> [ACTIVITY]: When the string "round" is part of a line in the data below, report the whole line.

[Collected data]
════

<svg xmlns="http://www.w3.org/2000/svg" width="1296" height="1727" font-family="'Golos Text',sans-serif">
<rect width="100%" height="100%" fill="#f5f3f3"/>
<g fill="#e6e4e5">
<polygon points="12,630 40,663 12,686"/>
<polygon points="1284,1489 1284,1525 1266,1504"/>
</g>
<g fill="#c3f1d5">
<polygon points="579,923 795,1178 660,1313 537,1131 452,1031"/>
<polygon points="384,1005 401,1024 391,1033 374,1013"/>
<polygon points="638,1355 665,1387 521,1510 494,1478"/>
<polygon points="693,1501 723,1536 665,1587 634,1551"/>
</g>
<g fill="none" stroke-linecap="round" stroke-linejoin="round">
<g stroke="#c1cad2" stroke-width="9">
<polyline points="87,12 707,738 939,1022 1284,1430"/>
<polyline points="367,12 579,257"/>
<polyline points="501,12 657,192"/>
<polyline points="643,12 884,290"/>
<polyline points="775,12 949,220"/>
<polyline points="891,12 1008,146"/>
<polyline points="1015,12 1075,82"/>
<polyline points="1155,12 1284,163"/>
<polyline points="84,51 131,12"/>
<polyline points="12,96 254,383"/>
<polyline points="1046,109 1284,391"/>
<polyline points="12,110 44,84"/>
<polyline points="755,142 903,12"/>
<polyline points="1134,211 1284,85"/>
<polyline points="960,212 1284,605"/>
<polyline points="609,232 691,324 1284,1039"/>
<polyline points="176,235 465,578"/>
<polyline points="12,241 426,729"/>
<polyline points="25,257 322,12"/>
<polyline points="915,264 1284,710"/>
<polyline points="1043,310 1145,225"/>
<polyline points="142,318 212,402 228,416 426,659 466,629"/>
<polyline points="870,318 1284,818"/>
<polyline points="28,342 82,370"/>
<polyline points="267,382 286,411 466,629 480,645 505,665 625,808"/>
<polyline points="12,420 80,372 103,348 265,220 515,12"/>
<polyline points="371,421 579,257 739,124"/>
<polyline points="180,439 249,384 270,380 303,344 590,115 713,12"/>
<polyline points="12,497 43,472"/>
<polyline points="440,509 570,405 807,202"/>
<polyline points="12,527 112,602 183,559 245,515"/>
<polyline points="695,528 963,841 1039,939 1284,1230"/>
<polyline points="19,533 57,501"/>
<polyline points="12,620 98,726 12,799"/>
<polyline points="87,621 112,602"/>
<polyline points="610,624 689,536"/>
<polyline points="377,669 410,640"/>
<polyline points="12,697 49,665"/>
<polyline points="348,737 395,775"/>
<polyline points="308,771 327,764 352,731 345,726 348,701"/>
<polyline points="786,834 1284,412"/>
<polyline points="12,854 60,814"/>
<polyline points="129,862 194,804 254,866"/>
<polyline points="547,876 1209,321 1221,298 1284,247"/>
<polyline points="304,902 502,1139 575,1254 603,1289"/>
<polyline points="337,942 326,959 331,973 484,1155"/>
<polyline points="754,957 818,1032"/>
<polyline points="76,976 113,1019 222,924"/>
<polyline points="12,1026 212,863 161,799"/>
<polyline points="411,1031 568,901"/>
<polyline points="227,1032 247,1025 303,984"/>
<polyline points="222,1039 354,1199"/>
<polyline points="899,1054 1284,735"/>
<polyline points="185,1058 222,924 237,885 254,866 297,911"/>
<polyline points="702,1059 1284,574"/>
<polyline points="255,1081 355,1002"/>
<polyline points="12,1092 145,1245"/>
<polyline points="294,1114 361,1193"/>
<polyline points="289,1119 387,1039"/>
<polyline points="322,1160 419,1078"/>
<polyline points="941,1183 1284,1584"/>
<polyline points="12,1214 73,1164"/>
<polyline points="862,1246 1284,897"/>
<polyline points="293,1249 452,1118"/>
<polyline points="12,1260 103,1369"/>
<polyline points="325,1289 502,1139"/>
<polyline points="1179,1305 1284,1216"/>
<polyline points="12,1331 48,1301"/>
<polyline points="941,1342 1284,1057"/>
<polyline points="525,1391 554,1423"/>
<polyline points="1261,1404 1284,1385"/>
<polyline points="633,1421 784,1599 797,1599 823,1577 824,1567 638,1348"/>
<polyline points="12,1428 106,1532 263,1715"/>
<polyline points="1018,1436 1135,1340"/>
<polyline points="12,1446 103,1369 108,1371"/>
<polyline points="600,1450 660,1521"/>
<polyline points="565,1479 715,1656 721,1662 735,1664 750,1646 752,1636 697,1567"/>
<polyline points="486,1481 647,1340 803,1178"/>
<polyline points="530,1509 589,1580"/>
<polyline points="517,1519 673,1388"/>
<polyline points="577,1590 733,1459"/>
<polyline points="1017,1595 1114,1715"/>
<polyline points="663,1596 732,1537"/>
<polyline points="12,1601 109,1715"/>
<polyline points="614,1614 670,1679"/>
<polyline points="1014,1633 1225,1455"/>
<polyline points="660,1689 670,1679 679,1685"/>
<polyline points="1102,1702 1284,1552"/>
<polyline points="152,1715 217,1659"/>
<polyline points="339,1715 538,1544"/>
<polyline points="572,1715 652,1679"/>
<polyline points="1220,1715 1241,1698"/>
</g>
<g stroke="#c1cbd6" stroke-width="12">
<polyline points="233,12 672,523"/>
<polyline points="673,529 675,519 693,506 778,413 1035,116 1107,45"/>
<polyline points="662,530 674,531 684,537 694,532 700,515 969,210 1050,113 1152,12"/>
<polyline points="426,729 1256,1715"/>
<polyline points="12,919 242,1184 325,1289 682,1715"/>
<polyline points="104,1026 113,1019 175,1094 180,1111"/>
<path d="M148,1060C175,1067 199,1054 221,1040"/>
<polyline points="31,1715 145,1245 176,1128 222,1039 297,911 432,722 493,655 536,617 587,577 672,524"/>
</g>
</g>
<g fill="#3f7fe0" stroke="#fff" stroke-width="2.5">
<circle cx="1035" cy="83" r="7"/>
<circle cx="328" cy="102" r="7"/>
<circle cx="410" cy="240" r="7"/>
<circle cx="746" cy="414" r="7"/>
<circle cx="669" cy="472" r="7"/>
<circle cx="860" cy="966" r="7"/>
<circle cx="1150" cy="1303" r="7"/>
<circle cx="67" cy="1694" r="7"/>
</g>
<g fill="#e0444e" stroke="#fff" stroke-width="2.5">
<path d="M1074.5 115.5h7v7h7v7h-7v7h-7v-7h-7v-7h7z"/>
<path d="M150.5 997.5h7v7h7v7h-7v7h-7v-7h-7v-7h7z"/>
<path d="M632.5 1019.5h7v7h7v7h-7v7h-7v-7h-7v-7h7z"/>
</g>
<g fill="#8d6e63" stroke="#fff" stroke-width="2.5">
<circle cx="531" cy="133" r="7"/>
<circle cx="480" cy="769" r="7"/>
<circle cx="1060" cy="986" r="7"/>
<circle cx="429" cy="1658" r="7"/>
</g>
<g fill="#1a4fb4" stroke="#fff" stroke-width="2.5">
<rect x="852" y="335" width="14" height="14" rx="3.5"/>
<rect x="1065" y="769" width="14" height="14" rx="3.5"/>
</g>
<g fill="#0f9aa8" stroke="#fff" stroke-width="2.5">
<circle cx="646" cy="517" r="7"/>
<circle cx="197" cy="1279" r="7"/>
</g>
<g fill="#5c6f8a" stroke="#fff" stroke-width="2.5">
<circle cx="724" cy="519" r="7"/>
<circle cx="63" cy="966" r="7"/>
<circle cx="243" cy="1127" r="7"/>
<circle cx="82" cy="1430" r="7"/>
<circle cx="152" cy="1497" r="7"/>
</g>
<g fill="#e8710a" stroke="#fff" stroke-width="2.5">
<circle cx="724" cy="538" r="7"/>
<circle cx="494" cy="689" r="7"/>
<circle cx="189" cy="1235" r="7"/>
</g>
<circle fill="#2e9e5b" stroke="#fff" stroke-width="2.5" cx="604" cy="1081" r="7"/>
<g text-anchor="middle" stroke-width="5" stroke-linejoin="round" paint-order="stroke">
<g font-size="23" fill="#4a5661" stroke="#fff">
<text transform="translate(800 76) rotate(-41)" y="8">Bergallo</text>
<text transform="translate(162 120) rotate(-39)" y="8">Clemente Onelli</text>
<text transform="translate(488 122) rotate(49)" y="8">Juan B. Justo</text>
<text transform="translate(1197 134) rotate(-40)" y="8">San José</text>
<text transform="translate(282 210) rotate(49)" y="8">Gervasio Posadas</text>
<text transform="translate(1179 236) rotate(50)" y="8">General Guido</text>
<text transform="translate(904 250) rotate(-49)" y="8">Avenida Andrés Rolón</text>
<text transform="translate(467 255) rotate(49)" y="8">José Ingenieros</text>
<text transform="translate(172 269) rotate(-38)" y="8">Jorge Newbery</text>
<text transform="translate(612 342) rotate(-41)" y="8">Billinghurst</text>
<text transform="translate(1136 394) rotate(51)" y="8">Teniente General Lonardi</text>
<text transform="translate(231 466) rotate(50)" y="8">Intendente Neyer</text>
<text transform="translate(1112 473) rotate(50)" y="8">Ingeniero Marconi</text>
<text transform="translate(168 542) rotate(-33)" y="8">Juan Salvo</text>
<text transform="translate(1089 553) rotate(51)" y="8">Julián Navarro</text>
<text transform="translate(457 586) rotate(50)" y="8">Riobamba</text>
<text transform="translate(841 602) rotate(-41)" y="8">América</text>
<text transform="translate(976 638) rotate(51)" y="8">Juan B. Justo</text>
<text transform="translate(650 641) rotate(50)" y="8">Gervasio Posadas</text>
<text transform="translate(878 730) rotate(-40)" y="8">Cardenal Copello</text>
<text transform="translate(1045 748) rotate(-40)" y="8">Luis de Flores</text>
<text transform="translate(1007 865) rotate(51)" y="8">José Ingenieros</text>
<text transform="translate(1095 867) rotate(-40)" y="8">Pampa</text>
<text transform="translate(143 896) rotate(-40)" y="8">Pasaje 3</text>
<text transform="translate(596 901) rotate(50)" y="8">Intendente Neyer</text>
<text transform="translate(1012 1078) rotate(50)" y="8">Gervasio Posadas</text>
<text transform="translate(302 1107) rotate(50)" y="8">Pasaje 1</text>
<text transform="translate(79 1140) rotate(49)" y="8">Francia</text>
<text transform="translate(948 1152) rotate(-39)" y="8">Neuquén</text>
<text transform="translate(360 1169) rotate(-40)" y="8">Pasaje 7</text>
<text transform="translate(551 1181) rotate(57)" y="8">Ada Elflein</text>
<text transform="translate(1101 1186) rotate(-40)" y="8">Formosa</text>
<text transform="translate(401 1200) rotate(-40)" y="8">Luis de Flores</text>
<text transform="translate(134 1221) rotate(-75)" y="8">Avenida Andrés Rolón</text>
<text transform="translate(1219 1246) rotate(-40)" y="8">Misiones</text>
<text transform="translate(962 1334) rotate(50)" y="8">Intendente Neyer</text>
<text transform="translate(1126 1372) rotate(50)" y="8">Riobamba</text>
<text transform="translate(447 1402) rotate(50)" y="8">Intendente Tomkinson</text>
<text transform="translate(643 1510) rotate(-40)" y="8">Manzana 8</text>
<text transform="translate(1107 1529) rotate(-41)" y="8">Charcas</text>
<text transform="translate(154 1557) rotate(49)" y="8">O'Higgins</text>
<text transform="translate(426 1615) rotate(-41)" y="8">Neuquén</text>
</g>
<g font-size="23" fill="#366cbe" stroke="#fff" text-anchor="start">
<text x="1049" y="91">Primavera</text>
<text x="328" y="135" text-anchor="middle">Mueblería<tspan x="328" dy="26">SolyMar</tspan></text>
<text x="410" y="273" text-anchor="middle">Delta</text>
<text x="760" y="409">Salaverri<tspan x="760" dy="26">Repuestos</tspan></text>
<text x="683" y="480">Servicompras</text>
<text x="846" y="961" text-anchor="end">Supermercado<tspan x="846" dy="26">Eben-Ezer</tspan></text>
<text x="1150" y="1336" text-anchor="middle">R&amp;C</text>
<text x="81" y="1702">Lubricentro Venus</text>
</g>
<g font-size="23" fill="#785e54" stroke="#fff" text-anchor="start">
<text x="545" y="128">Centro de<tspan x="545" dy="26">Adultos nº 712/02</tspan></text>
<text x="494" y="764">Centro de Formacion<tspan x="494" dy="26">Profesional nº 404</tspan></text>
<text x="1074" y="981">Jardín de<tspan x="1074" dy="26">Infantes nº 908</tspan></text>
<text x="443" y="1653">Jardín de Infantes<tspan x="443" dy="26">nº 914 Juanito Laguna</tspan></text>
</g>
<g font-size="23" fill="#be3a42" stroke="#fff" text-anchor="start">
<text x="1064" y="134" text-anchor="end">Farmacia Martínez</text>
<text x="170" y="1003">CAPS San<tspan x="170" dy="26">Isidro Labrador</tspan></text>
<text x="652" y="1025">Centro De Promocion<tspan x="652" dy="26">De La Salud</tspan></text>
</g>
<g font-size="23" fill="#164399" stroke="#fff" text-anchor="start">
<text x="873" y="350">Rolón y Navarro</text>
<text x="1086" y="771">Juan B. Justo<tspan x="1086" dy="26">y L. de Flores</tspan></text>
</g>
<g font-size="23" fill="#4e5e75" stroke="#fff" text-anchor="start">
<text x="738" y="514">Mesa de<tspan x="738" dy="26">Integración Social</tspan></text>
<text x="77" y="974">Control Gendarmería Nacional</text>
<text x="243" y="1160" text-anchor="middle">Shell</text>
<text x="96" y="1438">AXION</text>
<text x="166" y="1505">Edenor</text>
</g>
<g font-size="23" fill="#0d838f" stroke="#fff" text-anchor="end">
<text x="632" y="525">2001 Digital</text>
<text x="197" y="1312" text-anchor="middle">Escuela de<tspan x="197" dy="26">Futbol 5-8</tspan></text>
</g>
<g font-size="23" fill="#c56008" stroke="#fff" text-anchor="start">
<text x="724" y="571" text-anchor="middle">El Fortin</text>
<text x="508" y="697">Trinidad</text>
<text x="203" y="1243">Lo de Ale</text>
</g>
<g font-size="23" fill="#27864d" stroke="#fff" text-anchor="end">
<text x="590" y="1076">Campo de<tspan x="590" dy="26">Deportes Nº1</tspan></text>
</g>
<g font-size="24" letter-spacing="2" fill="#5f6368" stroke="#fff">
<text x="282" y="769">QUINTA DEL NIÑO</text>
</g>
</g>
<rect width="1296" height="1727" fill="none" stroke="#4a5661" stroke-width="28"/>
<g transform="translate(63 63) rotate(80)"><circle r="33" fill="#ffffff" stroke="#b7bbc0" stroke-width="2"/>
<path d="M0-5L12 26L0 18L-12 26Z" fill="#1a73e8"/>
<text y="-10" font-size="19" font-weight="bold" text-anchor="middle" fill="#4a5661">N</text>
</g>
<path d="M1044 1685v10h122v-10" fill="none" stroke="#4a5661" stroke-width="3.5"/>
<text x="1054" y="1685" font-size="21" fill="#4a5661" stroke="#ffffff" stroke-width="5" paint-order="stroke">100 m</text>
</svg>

════

> [EXERCISE SOLUTION]:
<g fill="none" stroke-linecap="round" stroke-linejoin="round">
<g text-anchor="middle" stroke-width="5" stroke-linejoin="round" paint-order="stroke">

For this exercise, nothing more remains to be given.